After the service some one comes forward and begins to speak. He is an old man, an officer of the Legion of Honor; his voice is weak but his face noble.

He speaks of the Dead, whose day this is. He explains to us that we are not separated from them; not only by reason of the future life and our sacred creeds, but because our life on earth must be purely and simply a continuation of theirs. We must do as they did, and believe what they believed, else shall we fall into error and utopianism. We are all linked to each other and with the past; we are bound together by an entirety of traditions and precepts. Our normal destiny, so adequate to our nature, must be allowed to fulfill itself along the indicated path, without hearkening to the temptations of novelty, of hate, of envy—of envy above all, that social cancer, that enemy of the great civic virtue—Discipline.

He ceases.
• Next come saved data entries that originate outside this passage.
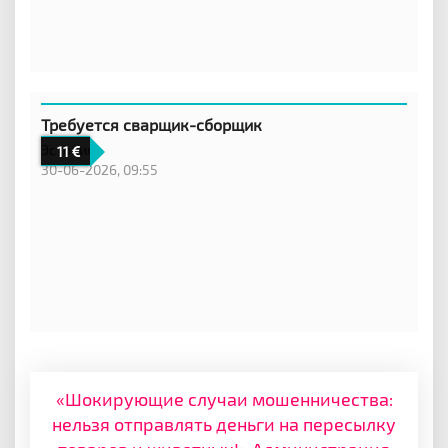
Требуется сварщик-сборщик
Эстония
11
30-06-2026, 09:55
«Шокирующие случаи мошенничества:
нельзя отправлять деньги на пересылку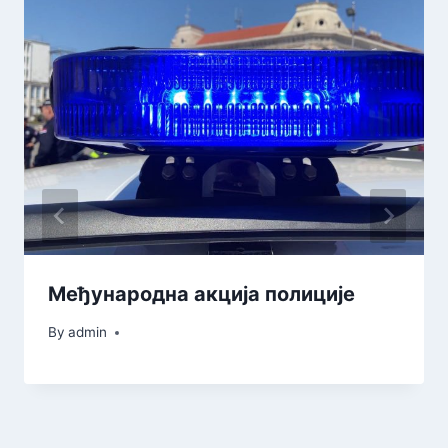
Међународна акција полиције
By
admin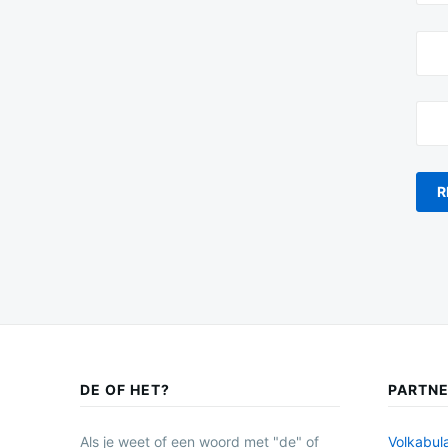
DE OF HET?
PARTN
Als je weet of een woord met "de" of
Volkabula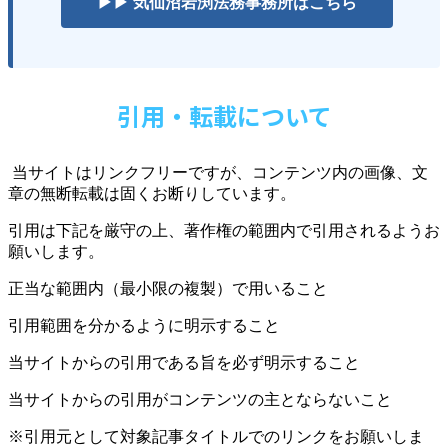
▶▶ 気仙沼岩渕法務事務所はこちら
引用・転載について
当サイトはリンクフリーですが、コンテンツ内の画像、文
章の無断転載は固くお断りしています。
引用は下記を厳守の上、著作権の範囲内で引用されるようお
願いします。
正当な範囲内（最小限の複製）で用いること
引用範囲を分かるように明示すること
当サイトからの引用である旨を必ず明示すること
当サイトからの引用がコンテンツの主とならないこと
※引用元として対象記事タイトルでのリンクをお願いしま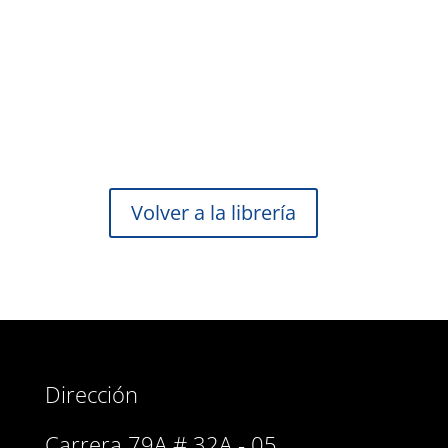
Volver a la librería
Dirección
Carrera 79A # 32A - 05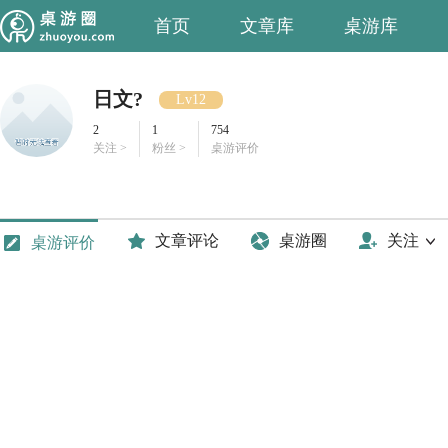
首页
文章库
桌游库
日文?
Lv12
2
1
754
关注 >
粉丝 >
桌游评价
文章评论
桌游圈
关注
桌游评价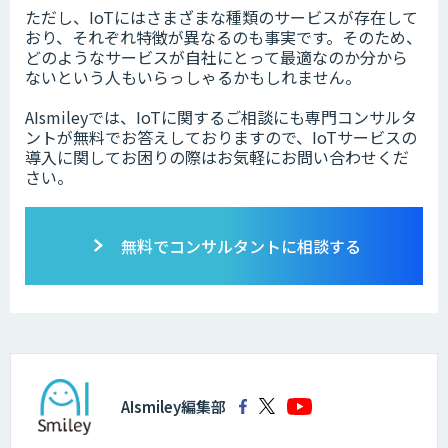
ただし、IoTにはさまざまな種類のサービスが存在して
おり、それぞれ特徴が異なるのも事実です。そのため、
どのようなサービスが自社にとって最適なのか分から
ないという人もいらっしゃるかもしれません。
AIsmileyでは、IoTに関するご相談にも専門コンサルタ
ントが無料でお答えしておりますので、IoTサービスの
導入に関してお困りの際はお気軽にお問い合わせくだ
さい。
無料でコンサルタントに相談する
AIsmiley編集部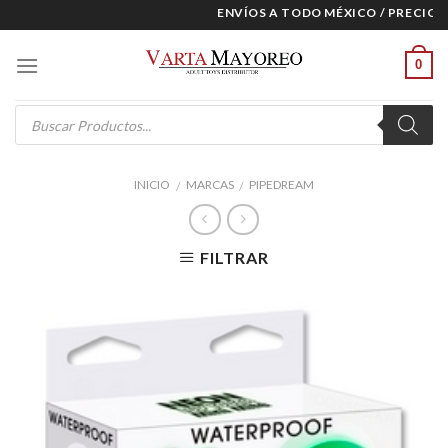
Skip
ENVÍOS A TODO MÉXICO / PRECIOS E
to
content
0
Products
search
INICIO
MARCAS
PIPEDREAM
/
/
FILTRAR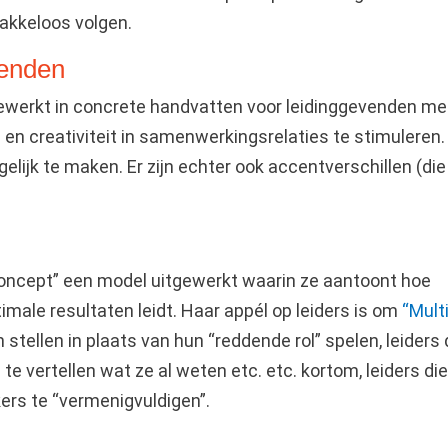
lakkeloos volgen.
venden
werkt in concrete handvatten voor leidinggevenden me
 en creativiteit in samenwerkingsrelaties te stimuleren
lijk te maken. Er zijn echter ook accentverschillen (die
oncept” een model uitgewerkt waarin ze aantoont hoe
timale resultaten leidt. Haar appél op leiders is om
“Multi
en stellen in plaats van hun “reddende rol” spelen, leiders 
e vertellen wat ze al weten etc. etc. kortom, leiders die
ers te “vermenigvuldigen”.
The echo of the great magnificent words floats in the silence. Everybody does not understand all that has just been said; but all have a deep impression that the text is one of simplicity, of moderation, of obedience, and foreheads move altogether in the breath of the phrases like a field in the breeze.

"Yes," says Crillon, pensively, "he speaks to confection, that gentleman. All that one thinks about, you can see it come out of his mouth. Common sense and reverence, we're attached to 'em by something."

"We are attached to them by orderliness," says Joseph Bonéas.

"The proof that it's the truth," Crillon urges, "is that it's in the dissertions of everybody."

"To be sure!" says Benoît, going a bit farther, "since everybody says it, and it's become a general repetition!"

The good old priest, in the center of an attentive circle, is unstringing a few observations. "Er, hem," he says, "one should not blaspheme. Ah, if there were not a good God, there would be many things to say; but so long as there is a good God, all that happens is adorable, as Monseigneur said. We shall make things better, certainly. Poverty and public calamities and war, we shall change all that, we shall set those things to rights, er, hem! But let us alone, above all, and don't concern yourselves with it—you would spoil everything, my children. We shall do all that, but not immediately."

"Quite so, quite so," we say in chorus.

"Can we be happy all at once," the old man goes on; "change misery into joy, and poverty into riches? Come now, it's not possible, and I'll tell you why; if it had been as easy as all that, it would have been done already, wouldn't it?"